Milliyetçi partilere gelince onlar Türkiye siyasetinde hep bir yere sahip olacaklardır. Ama hiçbir zaman Türkiye’de esas aktör olmayacaklardır. Dolayısıyla geleceğin Türkiye siyasetinde yine iki ana akım yarışacaktır. Bugün için Cumhurbaşkanı Recep Tayyip Erdoğan’ın önderliğini yaptığı milli yapılar ile Batılılaşmayı idealleştiren CHP zihniyeti, 2023’te kozlarını paylaşmaya devam edecektir. Milliyetçi partiler, bu iki akımdan birini tercih ederek çıkarlarını ve devletin sürekliliği ideallerini koruma yoluna gideceklerdir.

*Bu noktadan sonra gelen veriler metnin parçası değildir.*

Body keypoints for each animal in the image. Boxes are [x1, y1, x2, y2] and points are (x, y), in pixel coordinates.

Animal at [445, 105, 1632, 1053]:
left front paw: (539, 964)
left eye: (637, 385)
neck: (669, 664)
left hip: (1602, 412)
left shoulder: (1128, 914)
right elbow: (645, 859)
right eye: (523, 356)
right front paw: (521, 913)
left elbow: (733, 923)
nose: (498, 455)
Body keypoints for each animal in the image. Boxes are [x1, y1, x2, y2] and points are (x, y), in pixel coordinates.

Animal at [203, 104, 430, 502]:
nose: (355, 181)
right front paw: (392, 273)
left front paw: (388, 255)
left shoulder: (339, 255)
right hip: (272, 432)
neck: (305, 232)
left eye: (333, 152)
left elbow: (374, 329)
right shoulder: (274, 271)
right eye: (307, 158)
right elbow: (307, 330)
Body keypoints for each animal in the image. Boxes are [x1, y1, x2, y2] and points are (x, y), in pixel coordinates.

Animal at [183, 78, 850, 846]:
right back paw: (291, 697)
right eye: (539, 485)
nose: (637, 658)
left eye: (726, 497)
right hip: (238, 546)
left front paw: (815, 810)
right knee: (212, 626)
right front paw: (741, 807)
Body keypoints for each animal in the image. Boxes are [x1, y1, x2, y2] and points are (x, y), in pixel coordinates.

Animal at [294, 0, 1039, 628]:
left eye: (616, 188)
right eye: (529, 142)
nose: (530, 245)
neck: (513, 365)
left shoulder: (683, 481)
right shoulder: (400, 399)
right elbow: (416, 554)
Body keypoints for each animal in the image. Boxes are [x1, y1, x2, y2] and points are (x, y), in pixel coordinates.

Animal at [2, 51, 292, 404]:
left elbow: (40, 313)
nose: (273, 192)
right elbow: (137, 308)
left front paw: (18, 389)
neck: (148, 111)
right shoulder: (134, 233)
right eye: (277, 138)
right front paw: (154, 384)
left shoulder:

CHP, tek başına azınlıkta kalacağını bildiğinden Ankara Belediyesi’nde olduğu gibi dışarıdan bir sağcıyı ya da İstanbul seçimlerinde olduğu gibi içeriden sağa yakın olma izlenimi veren bir ismi öne çıkarabilir. Fakat sonuç ne olursa olsun, siyasetteki varlığını sürdürecektir. Türkiye henüz, CHP’nin yüzde yirmilerin altında sabitleneceği bir noktaya gelmedi ve bu durum, siyasette sıkça yer değiştiren milliyetçi yapılarla birlikte değerlendirildiğinde Türkiye’nin iç politikasında önemli bir belirleyen olmaya devam etmektedir.
Bu durum dünyadaki otoriterleşme eğilimi ile birlikte değerlendirildiğinde İslamî kesimlerin kazanımları açısından pek çok risk taşımaktadır.